David Villa

Villa, durante un partido./
Villa, durante un partido.

DANI BUSTO

Cuando apenas era un crío, una fractura en el fémur de su pierna derecha estuvo a punto de enterrar para siempre cualquier posibilidad de que aquel guaje de Tuilla llegase al fútbol profesional. Pero todo lo contrario. Mientras duró su lesión, aprendió a golpear la pelota con la pierna izquierda hasta el punto de hacerse ambidiestro. David Villa (Tuilla, 1981), se convirtió en el puntal de ataque y referencia goleadora de todos los equipos por los que ha pasado: Langreo, Sporting, Zaragoza, Valencia, Barcelona y selección española. 'El Guaje', como en Mareo, donde se licenció futbolísticamente se le bautizó, es el 'killer' de España. Sus 56 goles con 'La Roja' le convierten en el máximo goleador de la historia del equipo nacional.

Hijo de minero, profesión que curtió su infancia hasta el punto de convertirle en un luchador nato, algo cabezón, como le definen sus allegados, Villa ha sido uno de los pilares fundamentales en los éxitos de la selección. Campeón de la Eurocopa de 2008, pese a que una lesión le impidió jugar la final, y máximo goleador de aquella cita, dos años después levantó en Sudáfrica el trofeo de campeón del mundo. En la cita mundialista en la que España tocó el cielo, 'El Guaje' fue, además, máximo goleador del mundial (cinco dianas) empatado con el alemán Thomas Müller, el holandés Wesley Sneijder y el uruguayo Diego Forlán.

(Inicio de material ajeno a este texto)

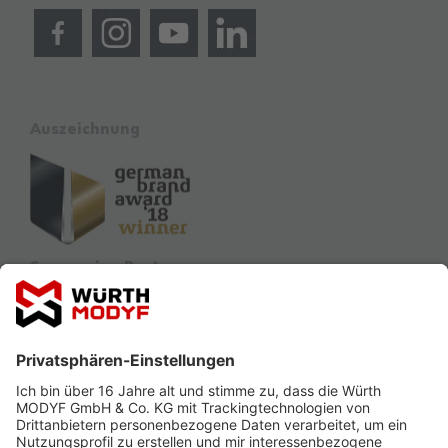
Auszeichnung
Sponsoring Partner
Ausbildung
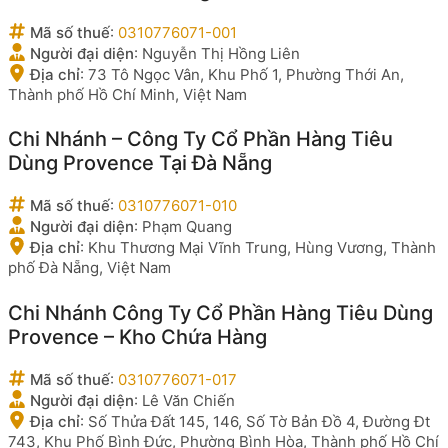
Mã số thuế
:
0310776071-001
Người đại diện
:
Nguyễn Thị Hồng Liên
Địa chỉ
:
73 Tô Ngọc Vân, Khu Phố 1, Phường Thới An,
Thành phố Hồ Chí Minh, Việt Nam
Chi Nhánh – Công Ty Cổ Phần Hàng Tiêu
Dùng Provence Tại Đà Nẵng
Mã số thuế
:
0310776071-010
Người đại diện
:
Phạm Quang
Địa chỉ
:
Khu Thương Mại Vĩnh Trung, Hùng Vương, Thành
phố Đà Nẵng, Việt Nam
Chi Nhánh Công Ty Cổ Phần Hàng Tiêu Dùng
Provence – Kho Chứa Hàng
Mã số thuế
:
0310776071-017
Người đại diện
:
Lê Văn Chiến
Địa chỉ
:
Số Thửa Đất 145, 146, Số Tờ Bản Đồ 4, Đường Đt
743, Khu Phố Bình Đức, Phường Bình Hòa, Thành phố Hồ Chí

Otra lesión le impidió proclamarse bicampeón de Europa en 2012, en Ucrania. Una fractura de tibia y peroné con el Barça en el Mundial de clubes de diciembre de 2011 le dejó en el dique seco. Si en el Sporting nació, en el Zaragoza creció y en el Valencia se confirmó, fue en el club azulgrana donde Villa se doctoró. En el club azulgrana lo ganó todo (2 Liga, 1 Copa del Rey, 1 Mundial de Clubes, 1 Supercopa de Europa y 2 Supercopas de España). Junto a Messi, fue uno de los destacados en la inolvidable final de la Champions que el Barça ganó al Manchester United en Wembley (2011).

La salida de Guardiola del Barcelona relegó a 'El Guaje' a un segundo plano y el pasado verano decidió cambiar de aires. Villa volvía a vestirse de rojiblanco, aunque está vez no a las orillas del Piles, sino del Manzanares. El fichaje del asturiano por el Atlético de Madrid fue una de las sorpresas de la pasada temporada. A las órdenes de Simeone, Villa volvió a reucperar la sonrisa que la temporada pasada había perdido en Barcelona. Y participó en la temporada de ensueño que los madrileños han firmado conquistando el título y quedándose a solo dos minutos de levantar la Champions, que sería la segunda de 'El Guaje'.

Del Bosque vuelve a confiar en el 'killer' de España para tratar de revalidar el título en Brasil. Es, probablemente, la última gran cita en la que David Villa volverá a enfundarse la camiseta nacional. Por eso, este hijo de minero, un poco cabezón, quiere poner una muesca más en su muro de títulos.